Nuclear design engineers should possess experience in designing instrumentation or equipment for the specific industry in which they specialize. For instance, an engineer in the nuclear fuels field should have a working background involving radioactive waste removal, while those in the equipment arena should have experience in utilizing radioactive materials to solve problems in medicine, science, and agriculture.

Nuclear construction engineers should have a lengthy history with on-site facilities projects, such as power plants and reactors. These engineers must possess a proven track record of teamwork as they work closely with other specialists and often are responsible for supervising crew members. In addition, they must be capable of analyzing and solving critical aspects that can lead to nuclear disasters.
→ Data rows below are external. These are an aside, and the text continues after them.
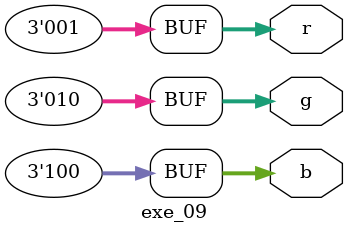
<source format=sv>
/**
*Codigo teste de modulo Aula2
*
*Autor: Víctor Vinicius Welter
*
*Data: Setembro de 2022
*
*Especificacao:
1) Crie um módulo chamado exe_9. Esse módulo deve ter 3 saídas: r, g, e b de 3 bits.
Internamente, deve definir um tipo enumerado colors_t que possui os estados RED
(3’b001), GREEN (3’b010) e BLUE (3’b100) codificados como one-hot, ou seja,
somente um bit do valor pode ser 1.
2) Atribua para r, o valor RED. Para g, o valor GREEN. Para b, o valor BLUE.
*/

module exe_09 (
    output logic [2:0] r,
    output logic [2:0] g,
    output logic [2:0] b
);

    typedef enum logic [2:0] {RED = 3'b001, GREEN = 3'b010, BLUE = 3'b100} states_t;

    assign r = RED;
    assign g = GREEN;
    assign b = BLUE;
    
endmodule
</source>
Nuclear engineers will encounter two unique concerns. First, exposure to high levels of radiation may be hazardous; thus, engineers must always follow safety measures. Those working near radioactive materials must adhere to strict precautions outlined by regulatory standards. In addition, female engineers of childbearing age may not be allowed to work in certain areas or perform particular duties because of the potential harm to the human fetus from radiation.

Finally, nuclear engineers must be prepared for a lifetime of continuing education. In some states, license renewal is contingent upon earning continuing education credits.